Release Date: October 10, 2011
-- HPV not only causes cervical cancer but also nearly all cancers of the anus and genitalia and more than half of oral cancers
-- "This means that HPV may be responsible for causing more cancers than anything other than smoking," says UB's Thomas Melendy, whose lab studies how HPV duplicates viral DNA
-- Melendy explains why girls and boys should be vaccinated, and why vaccines aren't the end of the HPV story
BUFFALO, N.Y. -- A University at Buffalo microbiologist whose lab has been studying the human papilloma virus for years, says that parents should have their children vaccinated with Gardasil, the HPV vaccine.
At the same time, he says the vaccine is not the long-term answer to solving HPV infections and the cancers they cause.
Thomas Melendy, PhD, associate professor in the Department of Microbiology and Immunology and the Department of Biochemistry in the UB School of Medicine and Biomedical Sciences and his colleagues have been studying how the human papilloma virus "hijacks" a cell's DNA machinery in order to replicate its viral genome.
Currently, Melendy and his UB colleagues are working to develop an anti-viral drug against HPV infections, as well as strategies that would kill HPV cancer cells while leaving normal cells alone. Melendy's group is the world leader in identifying critical interactions between the HPV proteins and human proteins that the virus uses to duplicate its viral DNA. Last year, Melendy won an award for best overall research presentation in basic sciences at the 26th International Papillomavirus Conference in Montreal. His work explained why HPV, unlike other DNA viruses, integrates so readily into the genome of human cells.
In the Q & A below, Melendy discusses his detailed knowledge of HPV and why children should be vaccinated.
What is HPV?
HPV, or human papilloma viruses, have co-evolved with humans over millions of years. HPV infections are very common and almost everyone has one at some point in their lives. Most infections create a small benign wart, which is generally resolved by our immune systems. Some HPV strains only infect the outer skin while others are sexually transmitted and only infect the genitalia or other mucosal surfaces.
How common are HPV sexually transmitted infections?

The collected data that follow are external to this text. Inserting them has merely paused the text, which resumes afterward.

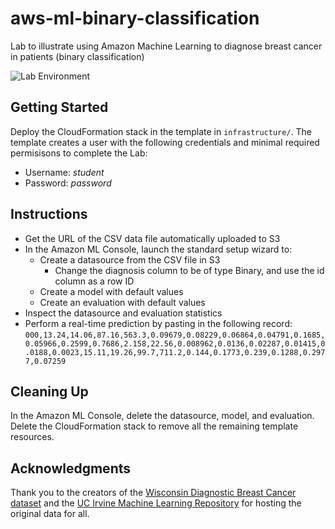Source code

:# aws-ml-binary-classification
Lab to illustrate using Amazon Machine Learning to diagnose breast cancer in patients (binary classification)

![Lab Environment](https://user-images.githubusercontent.com/3911650/33621769-23e78db4-d9a9-11e7-87ae-a6ba7ee1bd71.png)

## Getting Started
Deploy the CloudFormation stack in the template in `infrastructure/`. The template creates a user with the following credentials and minimal required permisisons to complete the Lab:
- Username: _student_
- Password: _password_

## Instructions
- Get the URL of the CSV data file automatically uploaded to S3
- In the Amazon ML Console, launch the standard setup wizard to:
    - Create a datasource from the CSV file in S3
        - Change the diagnosis column to be of type Binary, and use the id column as a row ID
    - Create a model with default values
    - Create an evaluation with default values
- Inspect the datasource and evaluation statistics
- Perform a real-time prediction by pasting in the following record: `000,13.24,14.06,87.16,563.3,0.09679,0.08229,0.06864,0.04791,0.1685,0.05966,0.2599,0.7686,2.158,22.56,0.008962,0.0136,0.02287,0.01415,0.0188,0.0023,15.11,19.26,99.7,711.2,0.144,0.1773,0.239,0.1288,0.2977,0.07259`

## Cleaning Up
In the Amazon ML Console, delete the datasource, model, and evaluation. Delete the CloudFormation stack to remove all the remaining template resources.

## Acknowledgments
Thank you to the creators of the [Wisconsin Diagnostic Breast Cancer dataset](https://archive.ics.uci.edu/ml/datasets/Breast+Cancer+Wisconsin+%28Diagnostic%29) and the [UC Irvine Machine Learning Repository](https://archive.ics.uci.edu/ml/index.php) for hosting the original data for all.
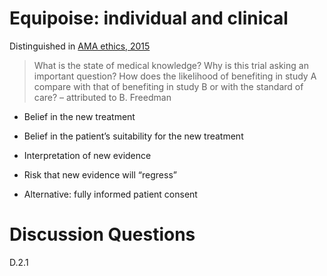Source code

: # Equipoise: individual and clinical

Distinguished in [AMA ethics,
2015](https://journalofethics.ama-assn.org/article/question-clinical-equipoise-and-patients-best-interests/2015-12)

> What is the state of medical knowledge? Why is this trial asking an
> important question? How does the likelihood of benefiting in study A
> compare with that of benefiting in study B or with the standard of
> care? – attributed to B. Freedman

-   Belief in the new treatment

-   Belief in the patient’s suitability for the new treatment

-   Interpretation of new evidence

-   Risk that new evidence will “regress”

-   Alternative: fully informed patient consent

# Discussion Questions

D.2.1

HPV sexually transmitted infections are among the most common. Virtually one in nine people in the U.S. have an active HPV sexually transmitted infection at any time. Some require treatment; others may not even be apparent and resolve on their own. It is only the rare HPV infection, one in thousands of cases, that develops into cancer.
How concerned should parents be about cervical cancer caused by HPV?
Cervical cancer is the third most common cancer in women in the U.S. It also causes almost all other anogenital cancers, and over half of oral cancers. This means that HPV causes more cancers than anything other than smoking. Unlike other cancers, such as breast cancer, the absence of a family history of cervical cancer provides little statistical protection. Genetic modifiers and environmental factors, such as smoking, play some role, but the overwhelming single predictor for HPV cancer is having a persistent HPV infection. While regular Pap smears help catch cervical cancer early, so it's more treatable, nearly one in three cases still results in death in the U.S., and it's one out of two cases worldwide. That's approximately 5,000 deaths a year in the U.S. and 232,000 worldwide. Unlike most forms of cancer, cervical cancer often strikes early, killing women in the prime of their lives.
What are the advantages of the HPV vaccine?
The HPV vaccine is clearly worthwhile. If given properly to all girls before they become sexually active, the HPV vaccine would prevent about two-thirds of cervical cancers; vaccinating boys as well as girls will also provide likely protection against other anogenital and oral cancers. Since HPV is such a common sexually transmitted infection, and since even condoms are only partially effective at preventing HPV transmission, the vaccine series needs to be given before people first become sexually active.
What are the vaccine's drawbacks?
This is not a "risky" vaccine. It has no mercury-containing chemicals -- for which no danger has been proven -- but some people, nevertheless, remain concerned. There is no viral, genetic material so there is no danger of infecting anyone from the vaccination. While there are apocryphal reports of serious health consequences to a few young girls, there is absolutely no evidence at this point that the vaccine caused the negative health consequences attributed to it. To date, the number of cases that might have caused an unusual allergic response are so small (a handful) that the benefits of saving thousands of lives by the HPV vaccine far outweigh the risks for any individual.
What else is being done to prevent, diagnose and treat HPV infections and the cancers they cause?
Better vaccines, better treatments against HPV infection, and better treatments for HPV-induced cancers are all necessary. This is a cancer that can, in many cases, be prevented through vaccination or, potentially, by early treatment of HPV infections--if new, anti-HPV drugs can be developed. HPV cancers are potentially far more amenable to cancer-specific treatments than are most cancers. Additional research funding in these areas could save thousands and thousands of lives every year.